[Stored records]
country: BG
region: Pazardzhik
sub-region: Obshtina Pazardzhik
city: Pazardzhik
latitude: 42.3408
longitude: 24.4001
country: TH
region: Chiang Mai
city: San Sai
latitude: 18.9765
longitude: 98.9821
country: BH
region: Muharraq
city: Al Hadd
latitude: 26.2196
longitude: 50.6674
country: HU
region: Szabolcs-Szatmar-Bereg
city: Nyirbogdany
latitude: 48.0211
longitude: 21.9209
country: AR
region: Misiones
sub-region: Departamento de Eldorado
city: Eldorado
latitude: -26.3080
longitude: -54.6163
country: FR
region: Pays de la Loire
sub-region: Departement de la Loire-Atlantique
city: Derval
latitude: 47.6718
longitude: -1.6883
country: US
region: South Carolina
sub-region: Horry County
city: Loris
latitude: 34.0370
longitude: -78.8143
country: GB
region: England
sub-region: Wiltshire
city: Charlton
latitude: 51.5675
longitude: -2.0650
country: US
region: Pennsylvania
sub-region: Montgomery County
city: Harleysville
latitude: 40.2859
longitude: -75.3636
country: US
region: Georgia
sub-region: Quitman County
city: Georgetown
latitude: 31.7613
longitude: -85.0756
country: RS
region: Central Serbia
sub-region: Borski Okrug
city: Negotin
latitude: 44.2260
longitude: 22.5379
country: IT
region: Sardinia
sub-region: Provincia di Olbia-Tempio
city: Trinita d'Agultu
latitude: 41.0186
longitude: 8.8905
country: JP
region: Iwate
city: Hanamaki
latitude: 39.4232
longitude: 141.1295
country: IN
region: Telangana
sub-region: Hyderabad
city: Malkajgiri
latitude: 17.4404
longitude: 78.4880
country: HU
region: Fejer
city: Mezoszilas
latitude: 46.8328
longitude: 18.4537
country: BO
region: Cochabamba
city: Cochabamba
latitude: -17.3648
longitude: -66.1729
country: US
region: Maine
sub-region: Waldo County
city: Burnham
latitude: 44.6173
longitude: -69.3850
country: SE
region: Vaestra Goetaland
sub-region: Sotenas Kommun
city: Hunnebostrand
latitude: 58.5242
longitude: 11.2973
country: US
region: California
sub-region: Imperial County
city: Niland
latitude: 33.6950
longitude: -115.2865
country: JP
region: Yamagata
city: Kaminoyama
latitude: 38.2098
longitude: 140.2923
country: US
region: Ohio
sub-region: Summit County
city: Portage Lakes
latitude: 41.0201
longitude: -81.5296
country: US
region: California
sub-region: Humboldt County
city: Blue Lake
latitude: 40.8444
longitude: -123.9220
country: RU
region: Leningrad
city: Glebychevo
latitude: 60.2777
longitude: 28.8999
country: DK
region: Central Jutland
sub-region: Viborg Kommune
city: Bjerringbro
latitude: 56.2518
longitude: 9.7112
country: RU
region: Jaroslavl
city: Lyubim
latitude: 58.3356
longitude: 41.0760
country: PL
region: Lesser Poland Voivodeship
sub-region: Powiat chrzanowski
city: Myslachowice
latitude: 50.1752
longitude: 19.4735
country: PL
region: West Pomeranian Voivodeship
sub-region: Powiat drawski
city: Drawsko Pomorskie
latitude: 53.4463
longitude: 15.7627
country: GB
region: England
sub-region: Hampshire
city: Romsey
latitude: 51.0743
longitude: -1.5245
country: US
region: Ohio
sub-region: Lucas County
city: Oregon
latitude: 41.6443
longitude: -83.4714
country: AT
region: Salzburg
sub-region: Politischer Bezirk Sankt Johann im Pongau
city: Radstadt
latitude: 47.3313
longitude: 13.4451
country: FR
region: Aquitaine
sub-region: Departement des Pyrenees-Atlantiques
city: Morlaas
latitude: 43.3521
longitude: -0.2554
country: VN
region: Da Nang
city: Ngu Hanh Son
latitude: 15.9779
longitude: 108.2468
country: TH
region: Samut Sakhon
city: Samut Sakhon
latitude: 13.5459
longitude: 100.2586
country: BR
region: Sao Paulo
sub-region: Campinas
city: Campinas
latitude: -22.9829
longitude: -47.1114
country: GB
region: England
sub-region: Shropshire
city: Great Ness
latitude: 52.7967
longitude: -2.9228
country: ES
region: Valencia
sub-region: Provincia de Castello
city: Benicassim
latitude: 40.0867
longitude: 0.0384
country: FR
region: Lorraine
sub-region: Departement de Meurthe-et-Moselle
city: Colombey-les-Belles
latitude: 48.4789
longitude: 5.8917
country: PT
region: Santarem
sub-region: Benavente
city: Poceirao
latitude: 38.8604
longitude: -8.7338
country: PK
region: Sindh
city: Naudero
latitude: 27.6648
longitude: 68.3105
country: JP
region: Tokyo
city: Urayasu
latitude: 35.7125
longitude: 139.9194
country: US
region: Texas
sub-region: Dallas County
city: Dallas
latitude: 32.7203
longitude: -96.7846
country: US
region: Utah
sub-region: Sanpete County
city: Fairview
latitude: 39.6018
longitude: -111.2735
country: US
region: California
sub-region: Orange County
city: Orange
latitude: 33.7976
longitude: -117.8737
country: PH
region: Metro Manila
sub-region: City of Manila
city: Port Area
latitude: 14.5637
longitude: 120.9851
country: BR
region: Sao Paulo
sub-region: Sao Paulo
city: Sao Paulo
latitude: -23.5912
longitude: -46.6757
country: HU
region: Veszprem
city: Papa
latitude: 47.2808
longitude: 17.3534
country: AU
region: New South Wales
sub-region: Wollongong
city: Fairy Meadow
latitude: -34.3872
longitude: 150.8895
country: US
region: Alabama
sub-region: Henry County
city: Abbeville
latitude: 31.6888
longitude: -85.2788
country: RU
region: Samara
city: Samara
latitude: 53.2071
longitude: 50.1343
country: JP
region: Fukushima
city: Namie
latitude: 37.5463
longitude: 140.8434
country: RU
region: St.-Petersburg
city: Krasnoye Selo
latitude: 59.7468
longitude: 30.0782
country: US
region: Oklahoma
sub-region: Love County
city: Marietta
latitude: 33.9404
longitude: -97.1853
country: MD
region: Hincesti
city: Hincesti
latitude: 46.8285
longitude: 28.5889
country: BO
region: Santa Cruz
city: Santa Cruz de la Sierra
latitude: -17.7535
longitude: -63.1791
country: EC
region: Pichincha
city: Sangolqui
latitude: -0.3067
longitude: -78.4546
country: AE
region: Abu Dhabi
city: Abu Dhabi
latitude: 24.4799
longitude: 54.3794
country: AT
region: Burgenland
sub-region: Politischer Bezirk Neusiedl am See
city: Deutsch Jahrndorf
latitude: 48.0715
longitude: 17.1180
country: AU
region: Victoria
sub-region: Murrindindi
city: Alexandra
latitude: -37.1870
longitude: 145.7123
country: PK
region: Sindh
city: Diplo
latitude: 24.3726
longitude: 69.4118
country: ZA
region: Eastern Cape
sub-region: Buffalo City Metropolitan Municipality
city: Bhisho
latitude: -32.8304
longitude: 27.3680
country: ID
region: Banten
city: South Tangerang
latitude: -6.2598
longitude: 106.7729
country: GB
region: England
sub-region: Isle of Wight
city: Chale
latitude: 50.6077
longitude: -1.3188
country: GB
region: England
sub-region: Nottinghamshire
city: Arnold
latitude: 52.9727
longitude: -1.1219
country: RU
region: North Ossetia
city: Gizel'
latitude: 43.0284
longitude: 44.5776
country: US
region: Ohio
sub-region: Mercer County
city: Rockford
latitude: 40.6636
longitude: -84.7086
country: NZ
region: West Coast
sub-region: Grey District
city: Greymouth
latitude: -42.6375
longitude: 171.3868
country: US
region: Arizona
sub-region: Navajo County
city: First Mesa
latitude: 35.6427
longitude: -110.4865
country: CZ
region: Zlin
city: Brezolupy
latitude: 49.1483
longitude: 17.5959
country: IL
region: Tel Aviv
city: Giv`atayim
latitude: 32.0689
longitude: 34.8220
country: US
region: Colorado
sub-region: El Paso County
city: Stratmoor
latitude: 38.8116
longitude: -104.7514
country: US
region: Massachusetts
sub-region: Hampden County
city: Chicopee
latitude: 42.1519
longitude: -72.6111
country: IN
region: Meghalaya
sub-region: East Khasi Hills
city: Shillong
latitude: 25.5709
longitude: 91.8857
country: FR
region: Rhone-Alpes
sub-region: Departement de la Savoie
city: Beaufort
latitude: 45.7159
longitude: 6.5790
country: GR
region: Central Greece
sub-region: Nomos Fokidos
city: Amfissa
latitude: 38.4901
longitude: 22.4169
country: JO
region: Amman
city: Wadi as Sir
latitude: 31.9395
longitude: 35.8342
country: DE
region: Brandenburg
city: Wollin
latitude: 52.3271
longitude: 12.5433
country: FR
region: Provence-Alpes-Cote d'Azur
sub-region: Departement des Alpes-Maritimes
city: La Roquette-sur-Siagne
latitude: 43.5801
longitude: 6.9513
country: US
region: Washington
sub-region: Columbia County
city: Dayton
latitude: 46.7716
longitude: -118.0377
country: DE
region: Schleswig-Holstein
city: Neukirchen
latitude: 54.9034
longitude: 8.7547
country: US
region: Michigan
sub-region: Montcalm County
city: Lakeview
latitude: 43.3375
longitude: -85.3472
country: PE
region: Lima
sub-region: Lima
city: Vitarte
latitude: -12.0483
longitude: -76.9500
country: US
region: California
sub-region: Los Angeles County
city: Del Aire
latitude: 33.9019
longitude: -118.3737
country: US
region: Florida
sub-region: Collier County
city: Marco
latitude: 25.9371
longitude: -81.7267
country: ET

(Instructions for the task)
Please arrange the lines above as a numbered list, starting with the first one and going on through the line with "region: Misiones", and leave out any blank lines.

(Task response)
1. country: BG
2. region: Pazardzhik
3. sub-region: Obshtina Pazardzhik
4. city: Pazardzhik
5. latitude: 42.3408
6. longitude: 24.4001
7. country: TH
8. region: Chiang Mai
9. city: San Sai
10. latitude: 18.9765
11. longitude: 98.9821
12. country: BH
13. region: Muharraq
14. city: Al Hadd
15. latitude: 26.2196
16. longitude: 50.6674
17. country: HU
18. region: Szabolcs-Szatmar-Bereg
19. city: Nyirbogdany
20. latitude: 48.0211
21. longitude: 21.9209
22. country: AR
23. region: Misiones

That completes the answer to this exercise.